Ausgehend von der Frage, wie das Journalistische künftig sein Publikum erreichen kann, haben wir in unserer Studie drei künftige Szenarien entwickelt:
- Im ersten Szenario sehen wir einen individuellen Kurator. Findig und über eine hohe Medienkompetenz verfügend, ist er in der Lage, seine eigene Auswahl an Informationen zusammenzustellen.
- Das zweite Szenario geht davon aus, dass sich mächtige Social Media Plattformen durchsetzen werden. Als „Hubs“ werden sie die erste Anlaufstelle von unzähligen – auch pseudojournalistischen – Informations- und Deutungsanbietern wie beispielsweise wirtschaftliche oder politische Akteure, die nicht-journalistische Ziele verfolgen, sein.
- Im dritten Szenario betonen wir, dass der für die Gesellschaft relevante Journalismus weiterhin organisationale Strukturen benötigt, um seinen Institutionenstatus erhalten zu können. Wir vertreten die Auffassung, dass nur innovative journalistische Organisationen in der Lage sind, solche Leistungen zu erbringen.
Anforderungen an eine innovative journalistische Organisation
Würde „Republik“ den Anforderungen an eine solche innovative Organisation gewachsen sein? Wir haben in unserer Studie Kriterien entwickelt, die dabei herangezogen werden können, dies einzuschätzen. Darunter fallen zum Beispiel etablierte Strukturen des Qualitätsmanagements, geeignete redaktionelle Arbeitsbedingungen, ein intensiver Umgang mit Social Media zur verstärkten Publikumsinklusion, aber auch ein neues journalistisches Selbstverständnis, das nicht einfach die klassischen Rollen des neutralen Berichterstatters oder des Kritikers betont, sondern dem Wissensvermittler, der Moderator und dem Problemlösers viel mehr Gewicht gibt. Vor allem aber müssten solche unabhängigen journalistischen Organisationen auch in der Lage sein, teure Spezialisten in der Suchmaschinenoptimierung, der Daten- und Algorithmen- optimierten Bespielung vieler relevanter Plattformen einzusetzen. Sie dürften wohl auch nicht davor zurückschrecken, Advertsing-Angebote von Google und Facebook für den Aufbau von gekaufter Reichweite zu nutzen.
Solche Gedanken hatten freilich an dem besonderen Morgen des 26. April keinen Platz in dem überfüllten Hotel Rothaus.
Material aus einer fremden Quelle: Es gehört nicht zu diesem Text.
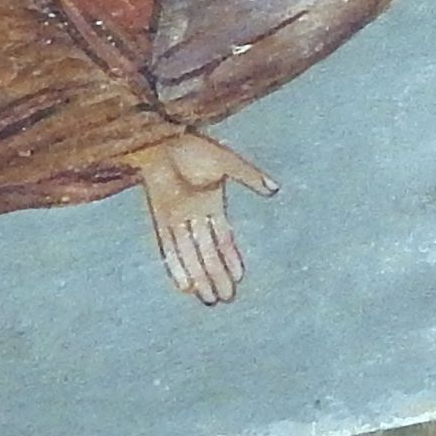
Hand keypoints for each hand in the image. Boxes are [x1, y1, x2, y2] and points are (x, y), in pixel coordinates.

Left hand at [132, 129, 271, 304]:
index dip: (231, 258)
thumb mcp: (228, 162)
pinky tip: (183, 284)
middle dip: (216, 275)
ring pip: (190, 254)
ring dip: (198, 276)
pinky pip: (168, 246)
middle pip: (206, 253)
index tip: (239, 278)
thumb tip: (275, 189)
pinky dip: (175, 265)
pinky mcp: (160, 216)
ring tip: (208, 298)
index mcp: (211, 203)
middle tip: (225, 299)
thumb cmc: (194, 145)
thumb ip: (250, 177)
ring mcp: (176, 218)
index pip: (223, 238)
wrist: (162, 136)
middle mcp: (194, 216)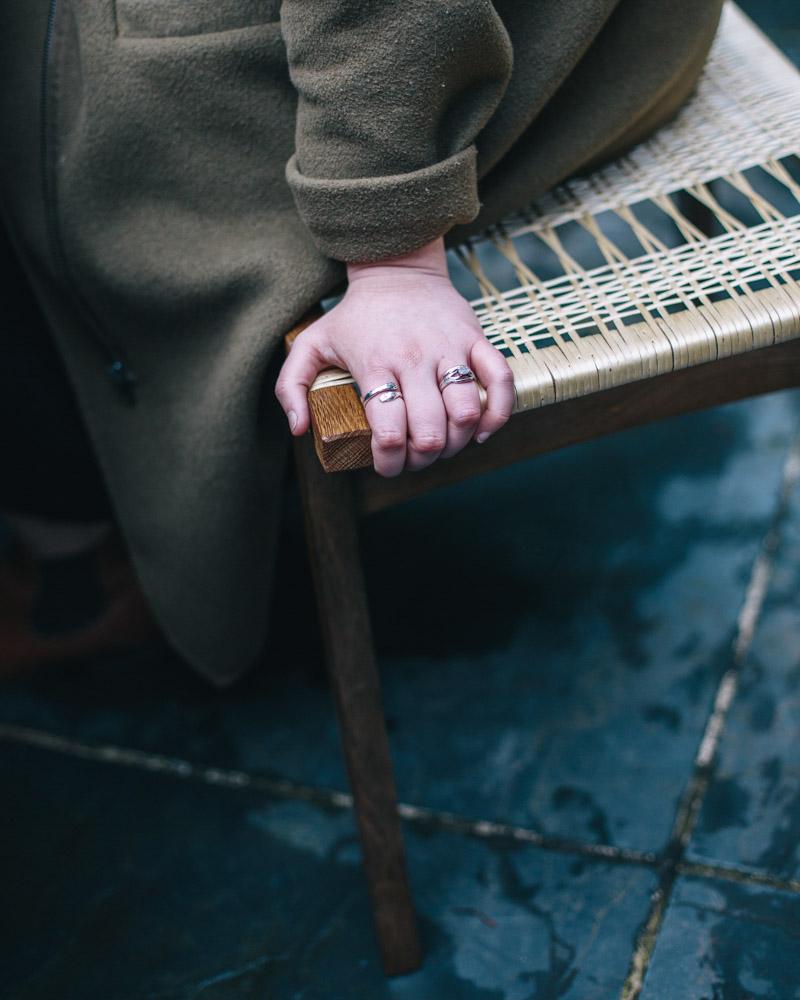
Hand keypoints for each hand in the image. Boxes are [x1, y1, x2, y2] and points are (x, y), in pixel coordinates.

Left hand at [275, 237, 514, 476]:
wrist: (397, 267)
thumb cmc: (353, 315)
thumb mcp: (310, 344)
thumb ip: (291, 387)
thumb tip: (300, 430)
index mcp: (375, 364)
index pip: (388, 431)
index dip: (389, 462)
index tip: (386, 464)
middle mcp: (414, 358)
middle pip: (429, 431)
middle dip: (422, 458)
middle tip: (414, 457)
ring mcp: (449, 348)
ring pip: (465, 411)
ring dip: (456, 442)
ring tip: (443, 444)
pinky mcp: (475, 338)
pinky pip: (500, 380)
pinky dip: (496, 414)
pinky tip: (479, 431)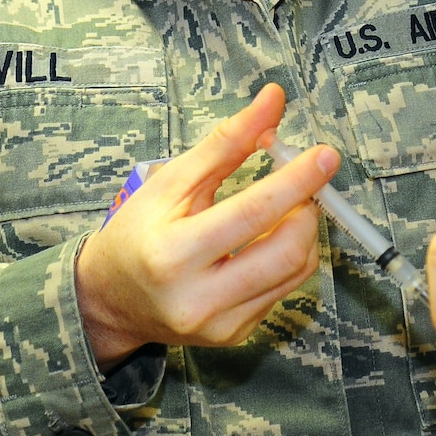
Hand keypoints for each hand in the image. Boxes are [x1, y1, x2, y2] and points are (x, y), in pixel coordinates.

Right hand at [74, 84, 336, 362]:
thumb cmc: (137, 233)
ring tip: (285, 207)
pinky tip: (268, 239)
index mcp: (172, 254)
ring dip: (304, 231)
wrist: (111, 299)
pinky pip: (284, 289)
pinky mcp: (235, 334)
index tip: (324, 155)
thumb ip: (226, 142)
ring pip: (295, 272)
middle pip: (286, 252)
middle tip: (305, 183)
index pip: (252, 213)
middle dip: (307, 209)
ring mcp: (220, 324)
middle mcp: (197, 297)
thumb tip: (273, 100)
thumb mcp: (171, 182)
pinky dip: (290, 256)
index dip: (296, 181)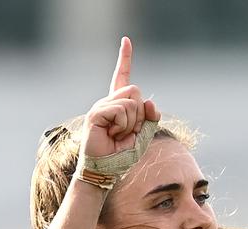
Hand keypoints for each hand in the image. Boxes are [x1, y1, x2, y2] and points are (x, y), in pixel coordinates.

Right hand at [81, 37, 160, 157]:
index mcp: (119, 104)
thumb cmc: (123, 154)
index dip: (125, 58)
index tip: (126, 40)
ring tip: (119, 135)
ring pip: (132, 102)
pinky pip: (122, 111)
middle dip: (140, 115)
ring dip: (132, 123)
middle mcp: (109, 101)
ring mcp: (101, 106)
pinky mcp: (96, 113)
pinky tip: (112, 135)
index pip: (123, 77)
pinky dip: (124, 126)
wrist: (106, 170)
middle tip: (127, 132)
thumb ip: (151, 117)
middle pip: (137, 91)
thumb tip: (150, 101)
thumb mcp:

Auch die mahnenden Worte in der Youtube-Botschaft des Inspirators Hansi Voigt, dass der Journalismus ganz viele solche Projekte auch ausserhalb des Grussraums Zürich brauche, vermochten die euphorische Stimmung nicht zu trüben. Nach meiner feierlichen Einzahlung des Mitgliederbeitrags, einigen angeregten Gesprächen mit überdurchschnittlich interessierten Journalisten etwa über die Nachhaltigkeit des unerwarteten Engagements, einem starken Händedruck von Constantin Seibt und einem Kaffee, serviert von Christof Moser, waren bereits die ersten „Wows“ zu hören. Nach knapp einer Stunde waren 170‘000 Franken zusammengekommen. Kaum einer traute sich dann schon zu glauben, dass es am Mittag bereits eine halbe und am Abend mehr als eine Million sein werden.
Möge die „Republik“ den Glauben an den Journalismus beflügeln und weiteren Journalismus-Enterpreneuren Mut machen! Mögen solche Projekte auch den Journalismusforscher Frank Lobigs vor den Kopf stossen, der vor der EMEK mit seiner medienökonomischen Analyse – durchaus überzeugend – den Teufel an die Wand malte und prognostizierte, dass der Journalismus von Social Media Plattformen wie Facebook an die Wand gespielt werde. Aber selbst wenn dies nicht gelingen sollte: Die „Republik“ hat bereits jetzt gezeigt, wie man sich eine journalistische Organisation vorzustellen hat und dass es sich möglicherweise lohnen würde, solchen Vorhaben auch mit Mitteln der Medienförderung auf die Sprünge zu helfen.